— What to do —
Restate all entries exactly.

Scene geometry reasoning data
◆ ◆ ◆ ◆

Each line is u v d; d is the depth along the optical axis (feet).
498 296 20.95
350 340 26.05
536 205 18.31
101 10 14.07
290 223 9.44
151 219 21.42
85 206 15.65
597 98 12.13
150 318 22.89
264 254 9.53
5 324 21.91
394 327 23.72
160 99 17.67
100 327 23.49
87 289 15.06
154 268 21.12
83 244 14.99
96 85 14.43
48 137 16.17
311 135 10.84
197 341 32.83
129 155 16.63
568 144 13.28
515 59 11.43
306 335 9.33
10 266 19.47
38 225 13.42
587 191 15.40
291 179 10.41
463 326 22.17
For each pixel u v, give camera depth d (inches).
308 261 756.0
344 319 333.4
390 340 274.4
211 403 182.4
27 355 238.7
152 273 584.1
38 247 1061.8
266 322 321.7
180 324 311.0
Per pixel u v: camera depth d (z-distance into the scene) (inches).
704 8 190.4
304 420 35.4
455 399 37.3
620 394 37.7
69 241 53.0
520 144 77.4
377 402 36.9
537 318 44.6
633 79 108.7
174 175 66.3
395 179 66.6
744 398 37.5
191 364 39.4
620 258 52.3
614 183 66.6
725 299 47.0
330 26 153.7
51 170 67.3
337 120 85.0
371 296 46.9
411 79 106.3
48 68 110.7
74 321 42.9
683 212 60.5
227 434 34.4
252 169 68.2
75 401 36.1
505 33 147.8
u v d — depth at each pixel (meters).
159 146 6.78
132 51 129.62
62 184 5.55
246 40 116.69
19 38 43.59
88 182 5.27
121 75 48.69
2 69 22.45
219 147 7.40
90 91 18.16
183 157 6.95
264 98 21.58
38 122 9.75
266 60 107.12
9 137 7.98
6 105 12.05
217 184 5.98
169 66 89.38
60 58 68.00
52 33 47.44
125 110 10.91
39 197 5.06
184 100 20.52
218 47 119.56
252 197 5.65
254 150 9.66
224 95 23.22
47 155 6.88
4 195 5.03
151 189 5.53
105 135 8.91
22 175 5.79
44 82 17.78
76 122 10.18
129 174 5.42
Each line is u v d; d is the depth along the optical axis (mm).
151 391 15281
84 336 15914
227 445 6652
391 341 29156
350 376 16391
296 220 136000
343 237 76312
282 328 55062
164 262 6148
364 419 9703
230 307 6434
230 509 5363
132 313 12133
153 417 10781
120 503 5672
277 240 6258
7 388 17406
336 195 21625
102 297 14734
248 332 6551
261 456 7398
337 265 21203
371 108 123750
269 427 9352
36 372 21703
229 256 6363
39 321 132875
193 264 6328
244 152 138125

◆ ◆ ◆ ◆

— Task output —
Each line is u v d; d is the depth along the optical axis (feet).
498 296 20.95
350 340 26.05
536 205 18.31
101 10 14.07
290 223 9.44
151 219 21.42
85 206 15.65
597 98 12.13
150 318 22.89
264 254 9.53
5 324 21.91
394 327 23.72
160 99 17.67
100 327 23.49
87 289 15.06
154 268 21.12
83 244 14.99
96 85 14.43
48 137 16.17
311 135 10.84
197 341 32.83
129 155 16.63
568 144 13.28
515 59 11.43
306 335 9.33
10 266 19.47
38 225 13.42
587 191 15.40
291 179 10.41
463 326 22.17
For each pixel u v, give camera depth d (inches).
308 261 756.0
344 319 333.4
390 340 274.4
211 403 182.4
27 355 238.7
152 273 584.1
38 247 1061.8
266 322 321.7
180 324 311.0
Per pixel u v: camera depth d (z-distance into the scene) (inches).
704 8 190.4
304 420 35.4
455 399 37.3
620 394 37.7
69 241 53.0
520 144 77.4
377 402 36.9
537 318 44.6
633 79 108.7
174 175 66.3
395 179 66.6
744 398 37.5
191 364 39.4
620 258 52.3
614 183 66.6
725 299 47.0
330 26 153.7
51 170 67.3
337 120 85.0
371 296 46.9
411 79 106.3
48 68 110.7
74 321 42.9
683 212 60.5
227 434 34.4
252 169 68.2
75 401 36.1
505 33 147.8
u v d — depth at each pixel (meters).
159 146 6.78
132 51 129.62
62 184 5.55
246 40 116.69
19 38 43.59
88 182 5.27
121 75 48.69
2 69 22.45
219 147 7.40
90 91 18.16
183 157 6.95
264 98 21.58
38 122 9.75
266 60 107.12
9 137 7.98
6 105 12.05
217 184 5.98
169 66 89.38
60 58 68.00
52 33 47.44
125 110 10.91
39 197 5.06
184 100 20.52
218 47 119.56
252 197 5.65
254 150 9.66
224 95 23.22
47 155 6.88
4 195 5.03
151 189 5.53
105 135 8.91
22 175 5.79
44 82 17.78
76 122 10.18
129 174 5.42
Each line is u v d; d is the depth along the optical axis (mm).
151 391 15281
84 336 15914
227 445 6652
391 341 29156
350 376 16391
296 220 136000
343 237 76312
282 328 55062
164 262 6148
364 419 9703
230 307 6434
230 509 5363
132 313 12133
153 417 10781
120 503 5672
277 240 6258
7 388 17406
336 195 21625
102 297 14734
248 332 6551
261 456 7398
337 265 21203
371 108 123750
269 427 9352
36 372 21703
229 256 6363
39 321 132875
193 264 6328
244 152 138125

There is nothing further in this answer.